Five years later, Erath still calls Nashville home. After taking a year out to complete an MBA at Vanderbilt’s Owen Graduate School of Management, she jumped back into the Immersion phase this summer for her M4 year.
Reflecting on the past handful of years, she shares how she’s grown at Vanderbilt— both personally and professionally.
When you look back on your M1 year here, what comes to mind?
Looking back at that time, I’m excited for first-year me and all the firsts in medicine I had yet to experience! It’s also a striking reminder of how much I’ve grown as a student and in my clinical training. I didn’t really “come into my own” at Vanderbilt until my second year, when we began clinical rotations on the wards.

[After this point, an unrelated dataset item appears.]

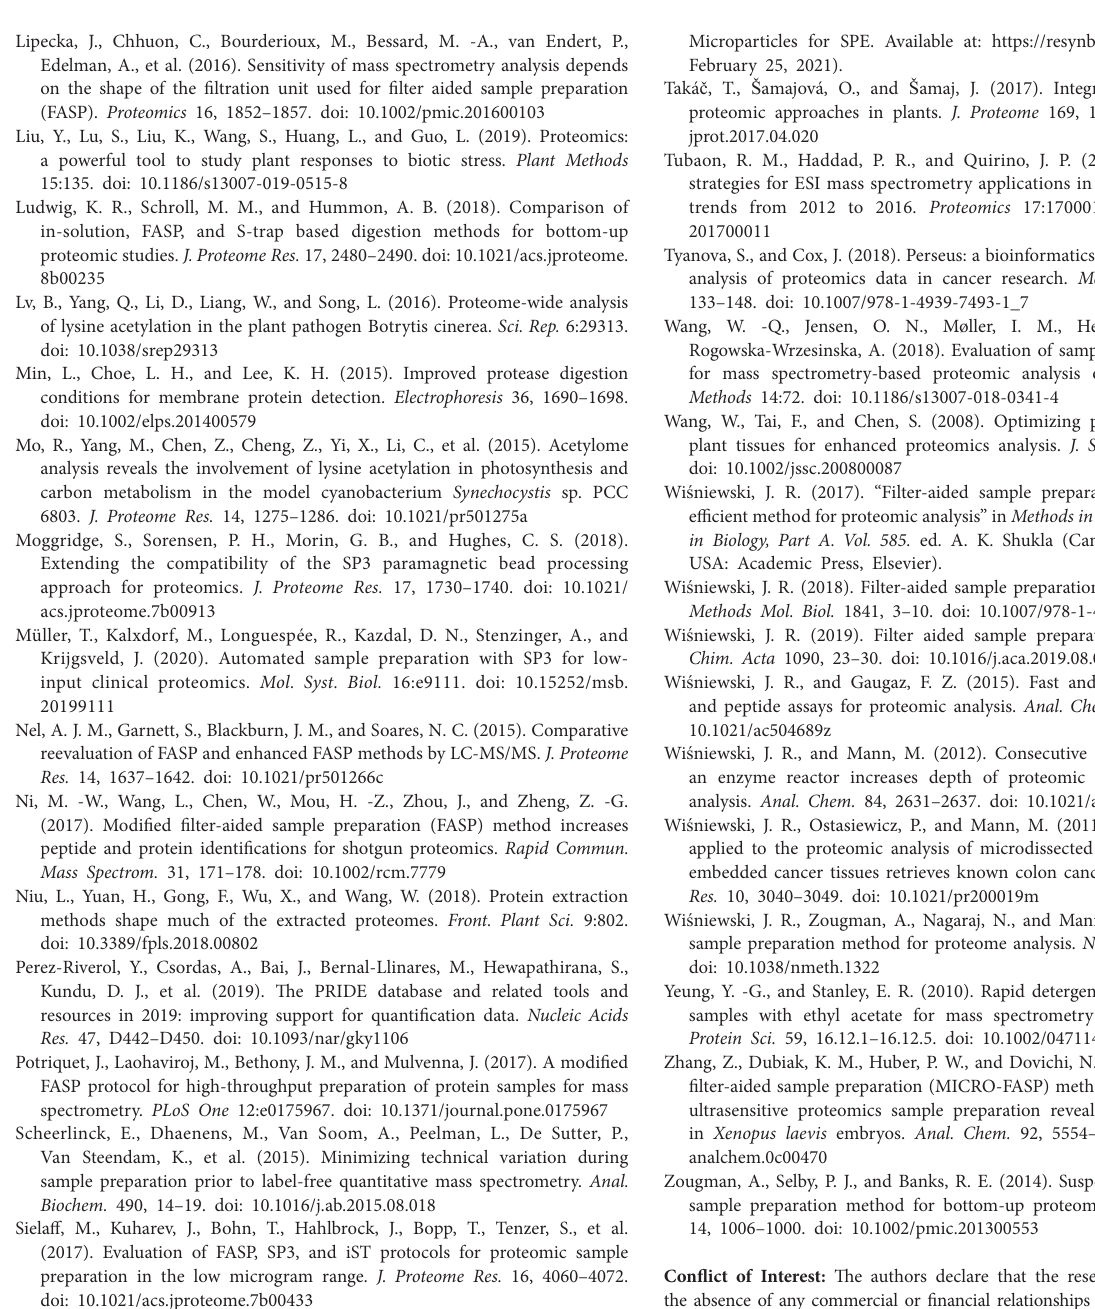
SP3 Protocol for Proteomic Plant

To any first years or incoming students nervous about the sheer volume of classroom learning: I hear you, and it’s totally normal to feel lost and overwhelmed during the first year. For me and many others, everything fell into place much more easily once I was able to see patients and put the ideas I’d learned in a clinical context.
How have you changed personally and professionally since that first year?

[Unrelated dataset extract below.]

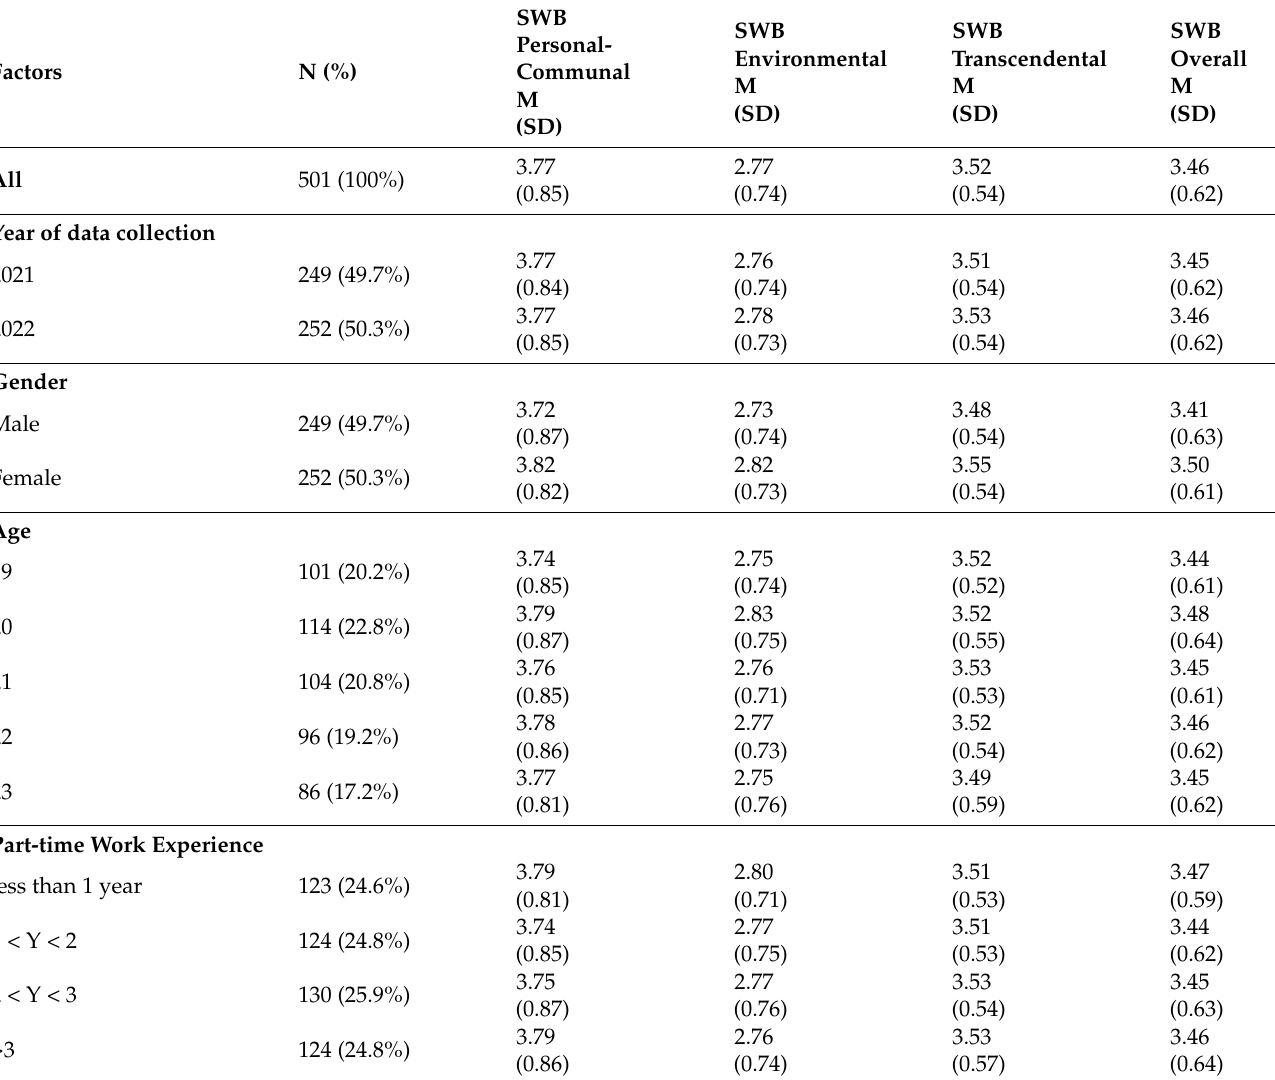
Table 3. Descriptive Statistics: Participants’ Demographics and their Relationship with Spiritual Well-being (N =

I’ve become a lot more confident in these past few years. I had immense imposter syndrome for most of my first year at Vanderbilt; I was convinced I’d somehow “snuck in” and that the admissions committee had made a major error.

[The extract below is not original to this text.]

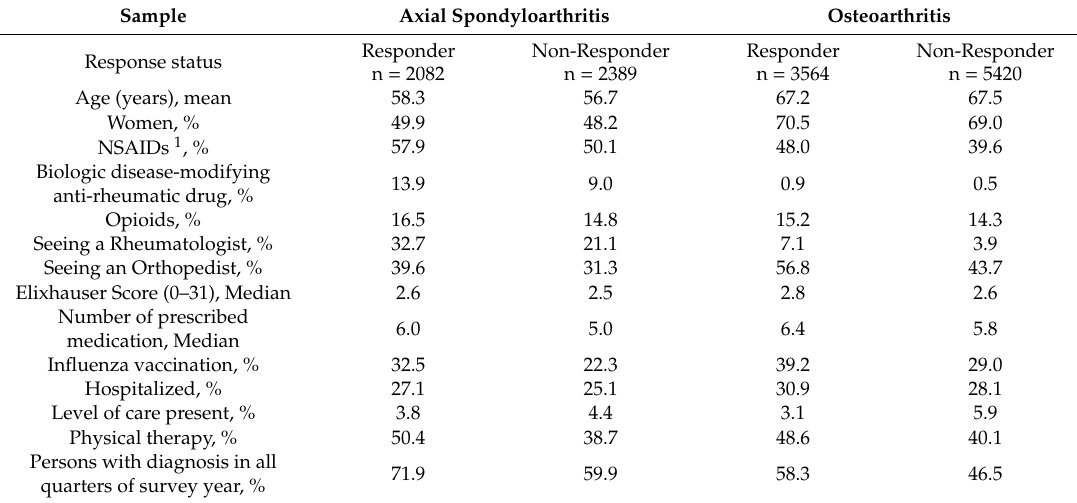
Table 1. Characteristics of responders and non-responders in the axial spondyloarthritis and osteoarthritis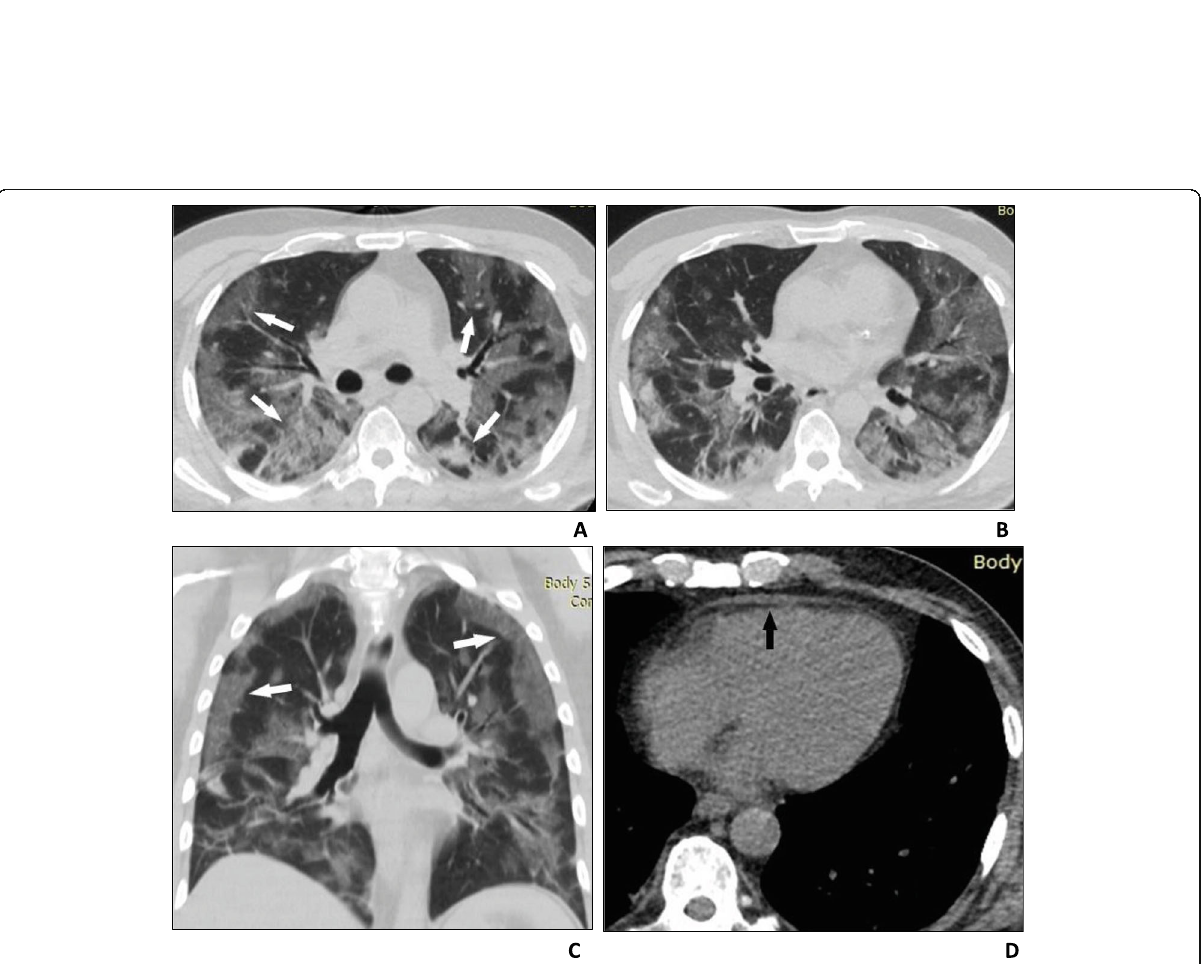
Fig. 2 A 66-year-old woman who presented with fever, productive cough, and dyspnea of 10 days duration. Her PaO 2 /FiO 2 ratio was 250 mmHg. Axial thin-section unenhanced CT images shows a a crazy-paving pattern with traction bronchiectasis and b ground-glass opacities with round configuration (black arrow) and posterior consolidation (white arrows)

Learning alongside such incredibly bright students was humbling at first. But eventually I realized I could and did keep up. I’ve also been able to pursue complementary interests of mine, such as developing a high-value care course and obtaining an MBA.
Has your perspective on medicine or medical school shifted at all?
My perspective on medicine has absolutely shifted. I’ll caveat that I’m still a med student, and I have so much more to learn. But I’ve gained a ton of insight into the reality of practicing medicine in today’s health care system.
Taking things one step further, my year at the business school has shown me how much many clinicians don’t know about how health care is actually delivered. They say the most dangerous unknowns are the ones you don’t know that you don’t know. Right now, as I continue developing as a clinician, my focus is identifying my blind spots in medicine and health care, and working to fill in those gaps in my knowledge.